What to do » Could you copy out the patent passage on the in-line control valve below, word for word?

Another object of this invention is to provide an improved in-line control valve for use adjacent to an air-operated, earth boring tool in which the valve body is in the form of a sub which may be placed within a pipe string at any desired point and has a latching feature which will allow filling the fluid power supply hose or drill string to a preset pressure before the boring tool is supplied with compressed air.

Another object of this invention is to provide an improved in-line control valve for use adjacent to an air-operated, earth boring tool in which the valve body is in the form of a cartridge which may be installed inside the drill string at the threaded connection of two joints of drill pipe and may be quickly replaced by simply exchanging cartridges.

A further object of this invention is to provide an improved in-line control valve for use adjacent to an air-operated, earth boring tool utilizing flexible hose as the power supply conduit in which the valve body has hose connection fittings at each end.

A still further object of this invention is to provide an improved in-line control valve for use adjacent to an air-operated, earth boring tool which is simple in design, economical to manufacture, and rugged and durable in use.

Other objects of the invention will become apparent from time to time throughout the specification and claims as hereinafter related.

The above noted objects and other objects of the invention are accomplished by a system of apparatus comprising an air operated earth boring tool having a new and improved control valve which substantially prevents flow of air pressure to the tool until the air-line pressure reaches a predetermined level adjacent to the tool.

BRIEF DESCRIPTION OF THE DRAWINGS

FIG. 1 is a schematic drawing, partially in section, showing horizontal boring from a recessed pit containing a drilling rig.

FIG. 2 is a schematic drawing, partially in section, showing horizontal boring from a drilling rig on the surface.

FIG. 3 is a schematic drawing, partially in section, showing horizontal boring from a recessed pit containing a drilling rig, using a drilling mole mounted on a hollow drill pipe driven by the rig.

Raw data »

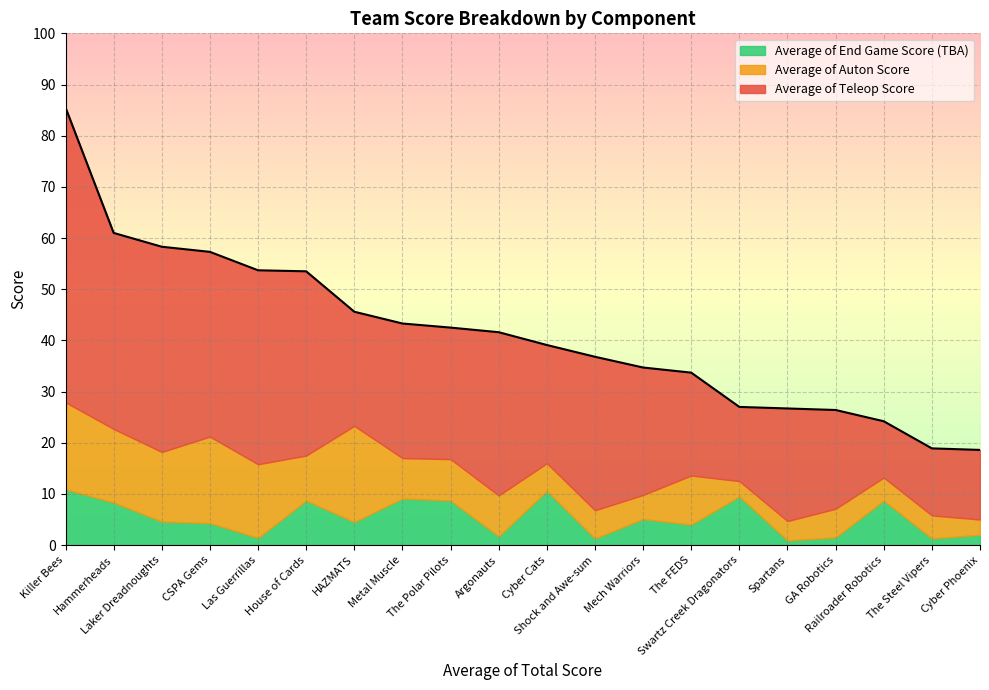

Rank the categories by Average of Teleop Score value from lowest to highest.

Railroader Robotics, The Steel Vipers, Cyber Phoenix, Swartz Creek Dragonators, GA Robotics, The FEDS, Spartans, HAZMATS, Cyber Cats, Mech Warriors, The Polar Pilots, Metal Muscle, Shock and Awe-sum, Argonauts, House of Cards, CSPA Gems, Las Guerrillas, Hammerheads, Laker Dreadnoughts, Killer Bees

Answer box »
Another object of this invention is to provide an improved in-line control valve for use adjacent to an air-operated, earth boring tool in which the valve body is in the form of a sub which may be placed within a pipe string at any desired point and has a latching feature which will allow filling the fluid power supply hose or drill string to a preset pressure before the boring tool is supplied with compressed air.

Another object of this invention is to provide an improved in-line control valve for use adjacent to an air-operated, earth boring tool in which the valve body is in the form of a cartridge which may be installed inside the drill string at the threaded connection of two joints of drill pipe and may be quickly replaced by simply exchanging cartridges.

A further object of this invention is to provide an improved in-line control valve for use adjacent to an air-operated, earth boring tool utilizing flexible hose as the power supply conduit in which the valve body has hose connection fittings at each end.

A still further object of this invention is to provide an improved in-line control valve for use adjacent to an air-operated, earth boring tool which is simple in design, economical to manufacture, and rugged and durable in use.

Other objects of the invention will become apparent from time to time throughout the specification and claims as hereinafter related.

The above noted objects and other objects of the invention are accomplished by a system of apparatus comprising an air operated earth boring tool having a new and improved control valve which substantially prevents flow of air pressure to the tool until the air-line pressure reaches a predetermined level adjacent to the tool.

BRIEF DESCRIPTION OF THE DRAWINGS

FIG. 1 is a schematic drawing, partially in section, showing horizontal boring from a recessed pit containing a drilling rig.

FIG. 2 is a schematic drawing, partially in section, showing horizontal boring from a drilling rig on the surface.

FIG. 3 is a schematic drawing, partially in section, showing horizontal boring from a recessed pit containing a drilling rig, using a drilling mole mounted on a hollow drill pipe driven by the rig.